# Capture Rate Analysis

## Imports and Constants

In [72]:
import datetime as dt
import logging
import os
import shutil
from typing import List

import plotly.express as px
import polars as pl
from nemosis import cache_compiler, defaults, dynamic_data_compiler, static_table
from tqdm import tqdm

In [73]:
start_time = "2014/01/01 00:00:00"
end_time = "2024/12/31 23:55:00"

start_5ms_date = dt.date(2021, 10, 1)
data_cache = "/home/matthew/Data/nem-capture-rate/"
nemosis_data_cache = "/home/matthew/Data/nemosis/"
aggregated_data_cache = os.path.join(data_cache, "02_aggregated")
sorted_data_cache = os.path.join(data_cache, "03_sorted_compacted")
sorted_rooftop_path = os.path.join(sorted_data_cache, "ROOFTOP_PV_ACTUAL.parquet")
results_dir = os.path.join(data_cache, "99_results")
table_names = ["TRADINGPRICE", "DISPATCHPRICE", "DISPATCHLOAD", "ROOFTOP_PV_ACTUAL"]

In [74]:
INTERVALS_PER_H = 60 // 5

In [75]:
fcas_directions = ["RAISE", "LOWER"]
fcas_speeds = ["1SEC", "6SEC", "5MIN", "REG"]

fcas_markets = [d + s for d in fcas_directions for s in fcas_speeds]

In [76]:
logging.getLogger("nemosis").setLevel(logging.WARNING)

## Download Data

In [77]:
os.makedirs(nemosis_data_cache, exist_ok=True)

In [78]:
# nemosis doesn't include these columns yet
# https://github.com/UNSW-CEEM/NEMOSIS/issues/44
defaults.table_columns["DISPATCHPRICE"] += ["LOWER1SECRRP", "RAISE1SECRRP"]
defaults.table_columns["TRADINGPRICE"] += ["LOWER1SECRRP", "RAISE1SECRRP"]

In [79]:
for table in tqdm(table_names):
    cache_compiler(
        start_time,
        end_time,
        table,
        nemosis_data_cache,
        keep_csv=True,
        fformat="parquet",
        rebuild=False,
    )

100%|█████████████████████████████████████████████████████████████████████████████████████████████████████████████████████████████████████████████████████| 4/4 [00:00<00:00, 37.34it/s]


## Preprocess Data

We will compact data (squish many small files into one big file).

We'll also parse datetime strings into datetimes, drop `INTERVENTION` columns, deduplicate and interpolate rooftop solar, and sort each dataset individually.

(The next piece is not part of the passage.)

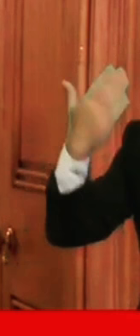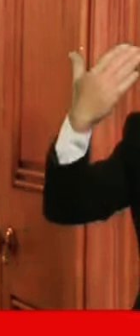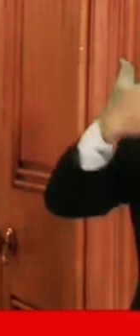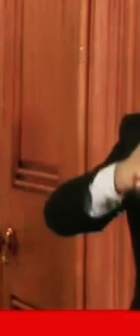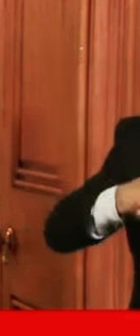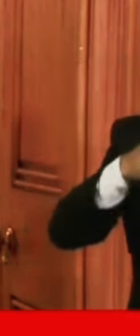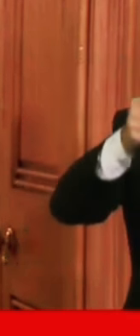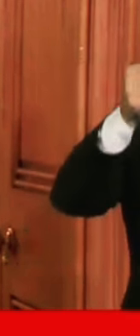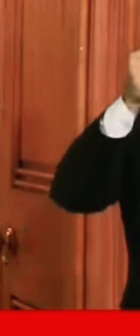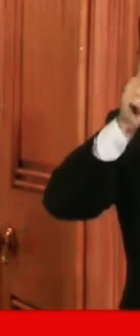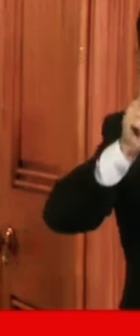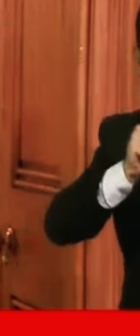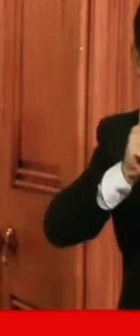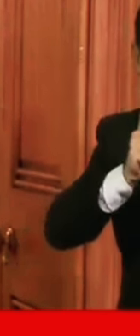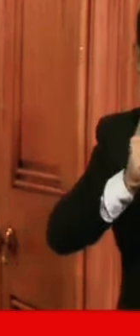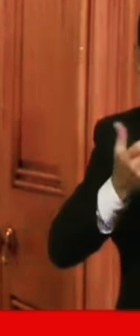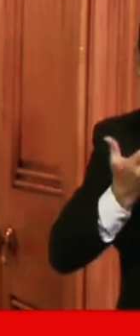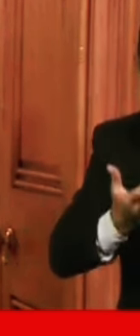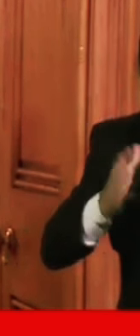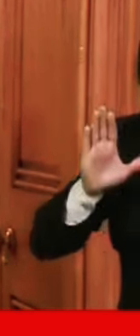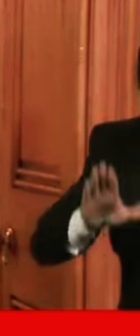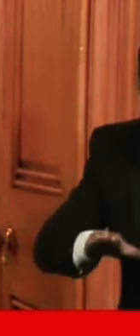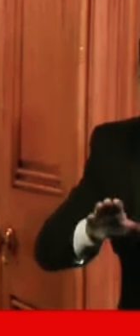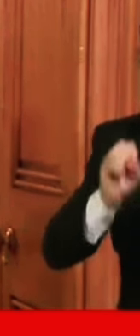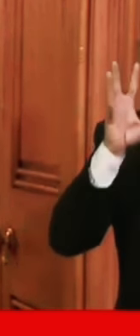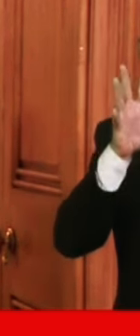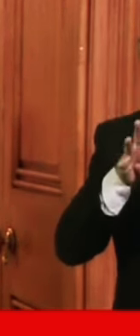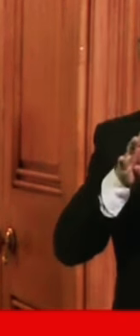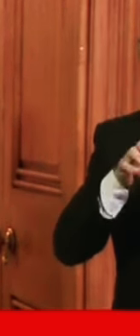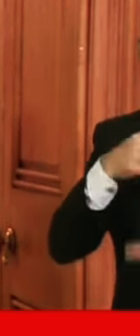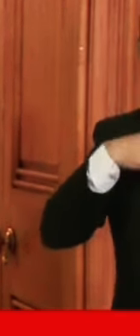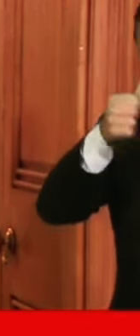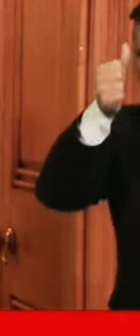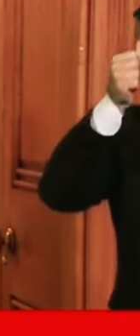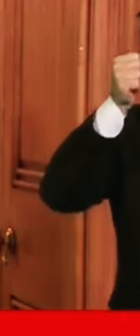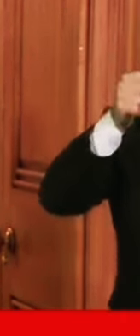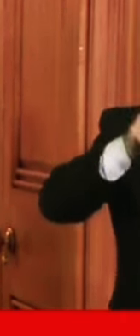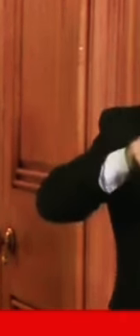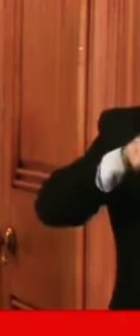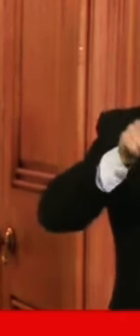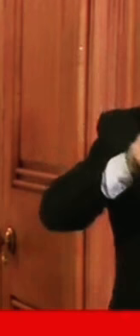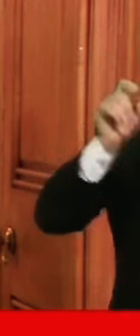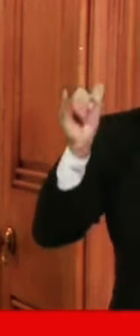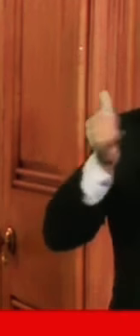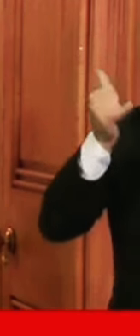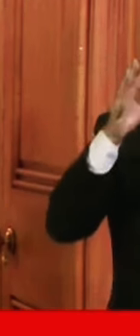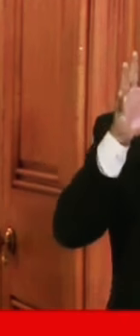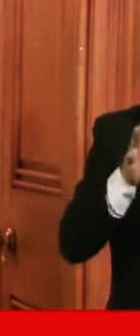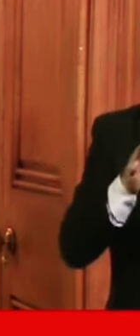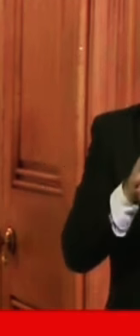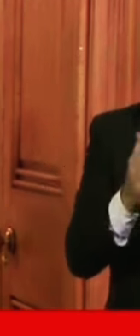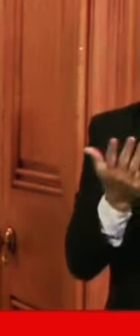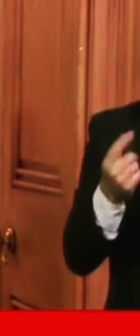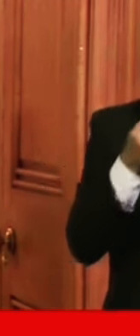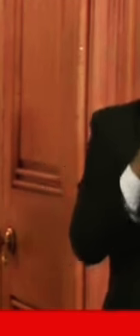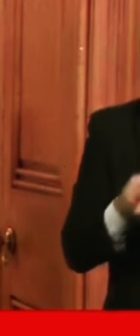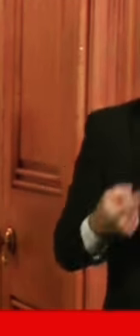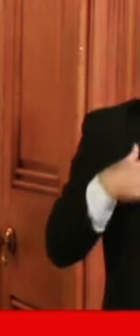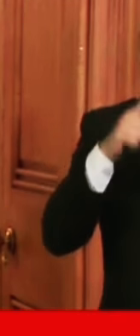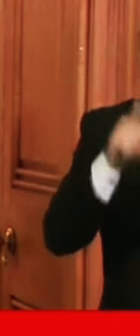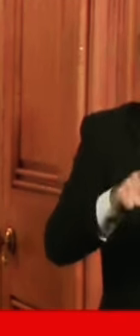Thank you for making major changes to these vital parts of your practice. And I want to say to you all,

The docs for polars say that you should do one big query, instead of lots of chained queries, so that the optimiser can do it's thing. However in this case that leads to running out of memory on a normal laptop. So we're going to split it up.

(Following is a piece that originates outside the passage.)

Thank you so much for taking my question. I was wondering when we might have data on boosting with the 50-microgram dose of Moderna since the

The sorting is to make the subsequent `group_by_dynamic` more memory efficient.

In [80]:
def parse_datetimes(
    lf, cols=["SETTLEMENTDATE"], format="%Y/%m/%d %H:%M:%S"
) -> pl.LazyFrame:
    for col in cols:
        lf = lf.with_columns(
            pl.col(col).str.strptime(pl.Datetime(time_unit="ms"), format=format)
        )
    return lf


def list_raw_files(tablename) -> List[str]:
    return [
        os.path.join(nemosis_data_cache, fname)
        for fname in os.listdir(nemosis_data_cache)
        if fname.endswith(".parquet") and (table in fname)
    ]


def drop_intervention(lf) -> pl.LazyFrame:
    if "INTERVENTION" in lf.collect_schema():
        return lf.filter(pl.col("INTERVENTION") == 0).select(pl.exclude("INTERVENTION"))
    else:
        return lf


def scan_raw_table(tablename) -> pl.LazyFrame:
    return pl.concat(
        [(pl.scan_parquet(path)) for path in list_raw_files(tablename)],
        how="diagonal_relaxed",
    )


# requires collecting
def upsample(lf, time_col, group_col="REGIONID") -> pl.DataFrame:
    return (
        lf.sort(time_col, group_col)
        .collect()
        .upsample(
            time_column=time_col,
            every=dt.timedelta(minutes=5),
            group_by=group_col,
            maintain_order=True,
        )
        .fill_null(strategy="backward", limit=30 // 5 - 1)
    )

In [81]:
os.makedirs(sorted_data_cache, exist_ok=True)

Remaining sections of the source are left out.